Stéphanie Khouri et Anthony Samrani, lors de l'enregistrement d'un épisode de L'Orient-La Nuit à Beyrouth. Photo Mohammad Yassine / L'Orient-Le Jour

L’été arrive, et avec lui une pause.

Depuis le premier épisode — Comment ne pas devenir fou — l’équipe de L’Orient-La Nuit a créé un espace libre et chaleureux, pour nous aider à tenir, ensemble.

Chaque semaine, des invités, et un thème, pour essayer de mettre des mots sur ce qui déborde.

Il a été question de santé mentale, de tomates, de rêves, de ruines, de vaginisme et de paradis perdus.

Nous avons eu des fous rires. Nous avons transpiré. Nous avons parlé du provisoire qui dure, de la foi, de ceux qui quittent sans partir, de nos nostalgies qui tournent à l’obsession…

On espère avoir pu vous faire voyager dans des contrées inattendues, plus tendres, moins rudes, au moins l’espace d’un instant.

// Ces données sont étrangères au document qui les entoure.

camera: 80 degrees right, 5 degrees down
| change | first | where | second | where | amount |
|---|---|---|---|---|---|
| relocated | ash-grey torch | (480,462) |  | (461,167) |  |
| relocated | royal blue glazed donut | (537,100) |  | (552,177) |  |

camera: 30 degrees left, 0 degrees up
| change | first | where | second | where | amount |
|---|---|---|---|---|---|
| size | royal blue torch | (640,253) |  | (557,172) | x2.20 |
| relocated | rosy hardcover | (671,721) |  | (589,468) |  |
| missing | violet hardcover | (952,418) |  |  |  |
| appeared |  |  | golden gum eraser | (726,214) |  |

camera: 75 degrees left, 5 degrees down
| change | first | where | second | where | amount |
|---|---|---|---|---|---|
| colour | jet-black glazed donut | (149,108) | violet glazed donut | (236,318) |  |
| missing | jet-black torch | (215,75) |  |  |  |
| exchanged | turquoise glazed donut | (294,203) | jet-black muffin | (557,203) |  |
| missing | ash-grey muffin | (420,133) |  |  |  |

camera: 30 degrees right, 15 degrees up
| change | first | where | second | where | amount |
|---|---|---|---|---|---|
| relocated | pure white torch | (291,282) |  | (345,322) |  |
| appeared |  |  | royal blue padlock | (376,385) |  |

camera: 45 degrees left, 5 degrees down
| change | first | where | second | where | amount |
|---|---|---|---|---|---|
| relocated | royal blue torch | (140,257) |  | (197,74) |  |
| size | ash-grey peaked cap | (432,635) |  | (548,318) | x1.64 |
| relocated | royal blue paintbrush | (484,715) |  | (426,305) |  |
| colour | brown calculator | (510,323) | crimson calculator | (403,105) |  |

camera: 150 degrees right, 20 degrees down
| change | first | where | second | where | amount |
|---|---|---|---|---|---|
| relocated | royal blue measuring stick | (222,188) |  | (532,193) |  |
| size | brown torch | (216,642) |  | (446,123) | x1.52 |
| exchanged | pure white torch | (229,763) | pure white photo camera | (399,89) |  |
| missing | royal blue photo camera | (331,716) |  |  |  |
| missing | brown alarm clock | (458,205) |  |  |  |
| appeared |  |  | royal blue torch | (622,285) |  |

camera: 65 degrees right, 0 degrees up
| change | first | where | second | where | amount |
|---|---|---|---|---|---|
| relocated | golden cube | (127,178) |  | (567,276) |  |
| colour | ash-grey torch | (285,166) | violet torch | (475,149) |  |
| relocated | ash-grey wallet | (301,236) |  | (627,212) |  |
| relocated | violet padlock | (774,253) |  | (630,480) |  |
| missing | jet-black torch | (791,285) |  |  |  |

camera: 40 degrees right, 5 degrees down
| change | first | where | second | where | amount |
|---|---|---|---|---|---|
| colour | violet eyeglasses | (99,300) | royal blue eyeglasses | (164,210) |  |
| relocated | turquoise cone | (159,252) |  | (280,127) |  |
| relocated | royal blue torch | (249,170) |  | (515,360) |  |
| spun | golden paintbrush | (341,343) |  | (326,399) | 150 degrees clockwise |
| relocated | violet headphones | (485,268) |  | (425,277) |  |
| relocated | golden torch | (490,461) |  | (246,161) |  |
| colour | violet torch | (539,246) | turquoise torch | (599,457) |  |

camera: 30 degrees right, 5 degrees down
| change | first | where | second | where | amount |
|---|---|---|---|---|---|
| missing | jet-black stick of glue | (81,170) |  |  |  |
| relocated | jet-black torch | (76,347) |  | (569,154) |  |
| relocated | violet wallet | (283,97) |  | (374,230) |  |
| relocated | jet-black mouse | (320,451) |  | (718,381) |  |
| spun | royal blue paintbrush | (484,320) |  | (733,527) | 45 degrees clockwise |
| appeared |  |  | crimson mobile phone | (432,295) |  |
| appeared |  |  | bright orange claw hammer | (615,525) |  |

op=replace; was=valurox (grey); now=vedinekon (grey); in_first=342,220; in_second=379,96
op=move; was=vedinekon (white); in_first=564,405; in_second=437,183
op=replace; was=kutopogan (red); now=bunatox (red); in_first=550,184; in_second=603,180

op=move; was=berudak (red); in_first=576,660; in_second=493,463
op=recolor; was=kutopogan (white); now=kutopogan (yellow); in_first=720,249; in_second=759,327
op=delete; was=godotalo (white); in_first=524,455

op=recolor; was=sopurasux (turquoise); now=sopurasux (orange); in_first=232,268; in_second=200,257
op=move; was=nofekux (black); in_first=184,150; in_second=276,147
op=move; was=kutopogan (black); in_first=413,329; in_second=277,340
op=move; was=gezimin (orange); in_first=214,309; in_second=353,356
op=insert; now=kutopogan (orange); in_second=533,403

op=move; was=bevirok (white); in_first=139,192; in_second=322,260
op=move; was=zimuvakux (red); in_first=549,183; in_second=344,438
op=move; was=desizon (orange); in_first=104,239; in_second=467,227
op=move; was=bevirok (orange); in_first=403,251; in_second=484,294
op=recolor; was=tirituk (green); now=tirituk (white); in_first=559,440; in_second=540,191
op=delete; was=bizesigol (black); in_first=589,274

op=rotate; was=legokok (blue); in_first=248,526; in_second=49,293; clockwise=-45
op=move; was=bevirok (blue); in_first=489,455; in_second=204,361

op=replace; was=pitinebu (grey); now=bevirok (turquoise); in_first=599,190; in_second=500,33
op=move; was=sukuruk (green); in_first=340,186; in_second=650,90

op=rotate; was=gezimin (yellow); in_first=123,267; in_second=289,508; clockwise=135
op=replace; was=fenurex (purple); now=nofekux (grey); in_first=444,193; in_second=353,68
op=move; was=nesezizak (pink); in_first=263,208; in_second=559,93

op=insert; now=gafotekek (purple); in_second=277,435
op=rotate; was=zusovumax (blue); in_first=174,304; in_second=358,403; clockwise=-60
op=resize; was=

Aujourd’hui, l’heure est venue de l’entracte. L’Orient-La Nuit fait une pause estivale.

Mais on ne vous quitte pas vraiment. On se retrouve à la rentrée, dès septembre, avec des invités qui, on l’espère, sauront continuer de vous emmener là où vous ne l’attendez pas.

D’ici là, restez connectés. Profitez du temps libéré de l’été pour écouter les épisodes que vous avez manqués.

Écrivez-nous. Racontez-nous vos réflexions, vos envies, vos idées. On continuera de vous lire.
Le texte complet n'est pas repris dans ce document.